> _ENUNCIADO_: Por favor, escribe lo que sigue al texto sobre los hoteles y Estambul, a partir de su última oración.

Los hoteles, tanto en la vida real como en la ficción, suelen ser un escenario que se presta al
misterio y al desciframiento de un enigma. Habitualmente están relacionados a un crimen, pero
también pueden ser el lugar para una cita secreta. Una cita de amor o una cita conspirativa. Tal
vez, por su carácter anónimo y transitorio, le proporcionan al pasajero que llega la fantasía de
tomar una vida prestada. Por ejemplo, la identidad de la persona que ha abandonado la habitación
simplemente por el hecho de haberse encontrado con un objeto sin importancia que ésta se ha
olvidado y que ahora, en manos del nuevo huésped, cobra una significación inesperada.
En Estambul, Turquía, desde las altas terrazas del hotel Conrad, aun en medio de la noche se
puede ver a lo lejos la Mezquita Azul y la iglesia de Santa Sofía. Su arquitectura sagrada es
apenas una sombra brillante, de tal manera que uno no sabe si las puede diferenciar por sus colores
o por la diferencia de credos.
El Conrad es un hotel confortable y lujoso casi hasta el límite de la lujuria. En el hotel,
el huésped se siente protegido y seguro. Aunque abajo espera otro Estambul que no será tan
inquietante como aquel que muestran las películas o describen los libros.
El viajero ansioso espera la luz de la mañana para poder visitar los lugares sagrados. Junto
con el gran palacio donde está ese diamante llamado Topkapi. No sé si se hizo famoso por la
película de Hitchcock o al revés, si fue el diamante que volvió famosa a la película. Este palacio,
que encierra el misterio de sus serrallos clausurados del que sólo quedan unas instalaciones vacías
pero cargadas de secretos y del cuchicheo de esclavas y favoritas.
En medio de la noche, el mar de Mármara, el estrecho de los Dardanelos y el Bósforo parecen
dibujados en un mapa por manos infantiles. Pequeñas embarcaciones que, con la licencia que me
permite mi ignorancia geográfica, quiero suponer que navegaban hacia el Mar Negro.
Unos días más tarde hice una excursión en barco y pude ver a lo lejos una masa oscura que el
guía nos dijo que era el Mar Negro. En mi geografía literaria, el hecho de que los mares tuvieran
color se debía a las novelas de piratas. Esos libros eran otra manera de recorrer el mundo.
Especialmente Salgari, que nos llevaba a través de Sandokán a lugares tan insólitos como
desconocidos. Nombres que, sin embargo, tenían una sonoridad bellísima. Porque si el Mar Negro era
oscuro, el Mar Rojo era bíblicamente sangriento. Desde el parapeto donde los excursionistas nos
detuvimos a almorzar se veía un aeropuerto con un avión a hélices que tenía las insignias de
República de Crimea.

> _CONTENIDO DEL LISTADO_:
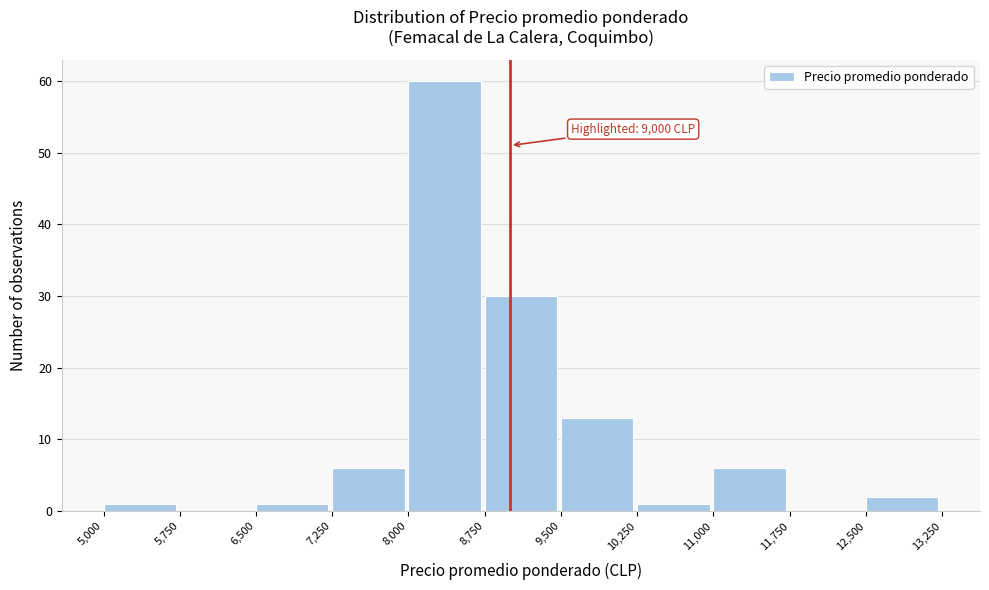

Which range on the x-axis has the tallest bar?

8,000 to 8,750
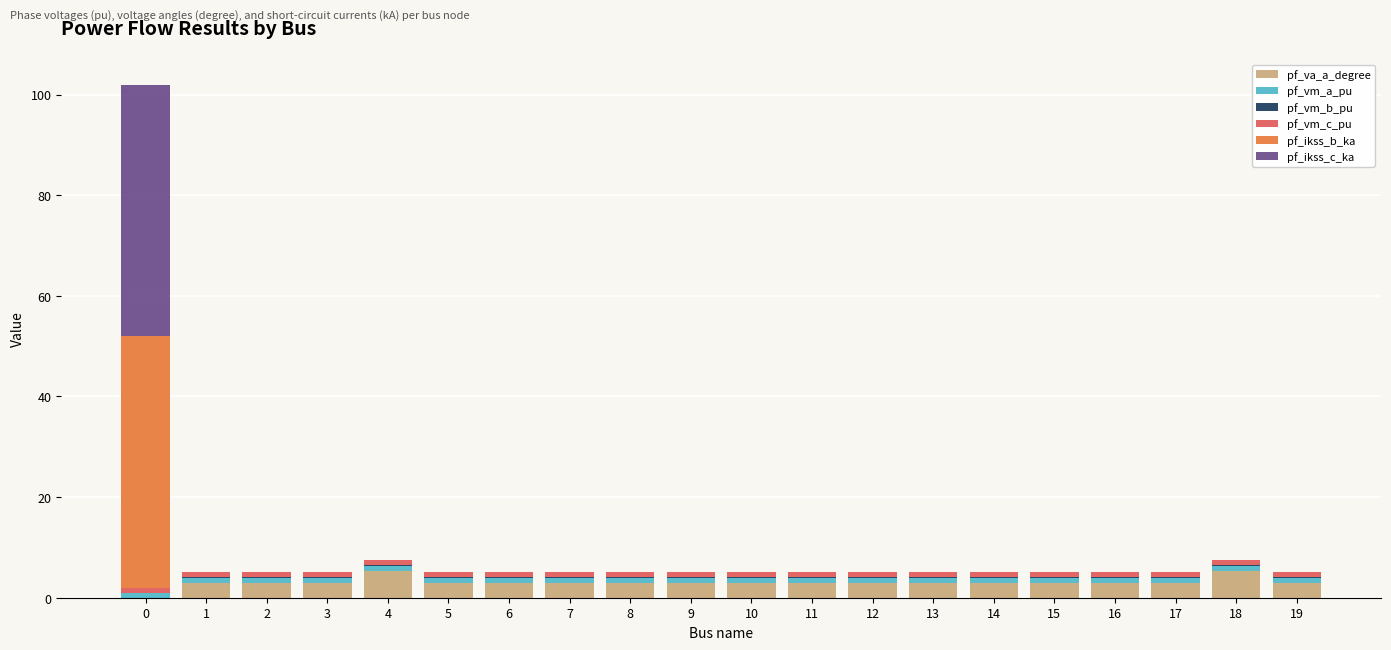

What is the total value across all series at 11?

5.0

> _RESPUESTA_:
Pero más allá del tiempo, también allá abajo y en medio de la ciudad sagrada, existe otra
ciudad más profana que también está a la vista. El Gran Bazar con sus alfombras y sus pipas de un
falso marfil que tarde o temprano inevitablemente terminará por ponerse amarillo. Del Gran Bazar y
de ese viaje a Estambul conservo una pipa que parece un centauro, ya que la mitad es una boquilla
marrón que vendría a ser el cuerpo, y la parte en que se coloca el tabaco es la cabeza de un
caballo. Una pipa que soñó un sueño de opio que nunca llegó a consumarse.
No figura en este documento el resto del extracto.